I have a for loop I would like to run by group. I would like it to run through a set of data, creates a time series for most rows, and then output a forecast for that row of data (based on that time point and the ones preceding it) in the group The issue I am having is running that loop for every 'group' within my data. I want to avoid doing so manually as that would take hours and surely there is a better way.
Allow to me explain in more detail.
I have a large dataset (1.6M rows), each row has a year, country A, country B, and a number of measures which concern the relationship between the two.
So far, I have been successful in extracting a single (country A, country B) relationship into a new table and using a for loop to output the necessary forecast data to a new variable in the dataset. I'd like to create to have that for loop run over every (country A, country B) grouping with more than 3 entries.
The data:
Here I will replicate a small slice of the data, and will include a missing value for realism.
set.seed(2000)
df <- data.frame(year = rep(c(1946:1970),length.out=50),
ccode1 = rep(c("2"), length.out = 50),
ccode2 = rep(c("20","31"), each=25),
kappavv = rnorm(50,mean = 0, sd=0.25),
output = NA)
df$kappavv[12] <- NA
What I've done:
NOTE: I start forecasting from the third data point of each group but based on all time points preceding the forecast.
for(i in 3:nrow(df)){
dat_ts <- ts(df[, 4], start = c(min(df$year), 1), end = c(df$year[i], 1), frequency = 1)

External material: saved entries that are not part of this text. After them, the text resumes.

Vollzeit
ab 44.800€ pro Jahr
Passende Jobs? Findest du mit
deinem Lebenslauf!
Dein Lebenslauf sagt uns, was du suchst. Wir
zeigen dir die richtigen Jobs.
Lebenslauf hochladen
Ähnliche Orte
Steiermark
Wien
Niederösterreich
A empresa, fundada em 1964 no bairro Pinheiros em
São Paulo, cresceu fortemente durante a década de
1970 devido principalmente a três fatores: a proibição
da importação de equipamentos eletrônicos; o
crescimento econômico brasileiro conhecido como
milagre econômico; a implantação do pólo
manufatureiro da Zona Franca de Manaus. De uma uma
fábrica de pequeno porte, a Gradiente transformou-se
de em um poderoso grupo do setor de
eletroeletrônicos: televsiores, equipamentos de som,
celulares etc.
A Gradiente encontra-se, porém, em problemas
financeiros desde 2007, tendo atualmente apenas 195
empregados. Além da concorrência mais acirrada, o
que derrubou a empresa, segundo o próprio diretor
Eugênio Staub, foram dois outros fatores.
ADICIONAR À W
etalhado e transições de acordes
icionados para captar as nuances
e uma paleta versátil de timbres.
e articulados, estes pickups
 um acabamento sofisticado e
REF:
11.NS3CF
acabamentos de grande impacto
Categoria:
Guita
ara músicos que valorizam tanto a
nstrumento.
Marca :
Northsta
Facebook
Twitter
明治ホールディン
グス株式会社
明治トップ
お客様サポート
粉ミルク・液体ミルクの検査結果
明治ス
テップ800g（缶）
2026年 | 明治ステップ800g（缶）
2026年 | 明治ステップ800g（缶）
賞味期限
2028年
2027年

dat_ts_corr <- na_interpolation(dat_ts)
trialseries <- holt(dat_ts_corr, h=1)
df$output[i] <- trialseries$mean
}
This part works and outputs what I want when I apply it to a single pairing of ccode1 and ccode2 when arranged correctly in ascending order of years.
What isn't working:
I am having some serious problems getting my head around applying this for loop by grouping of ccode2. Some of my data is uneven: sometimes groups are different sizes, having different start/end points, and there are missing data.
I have tried expressing the loop as a function, using group_by() and piping, using various types of apply() functions.
Your help is appreciated. Thanks in advance. I am glad to answer any clarifying questions you have.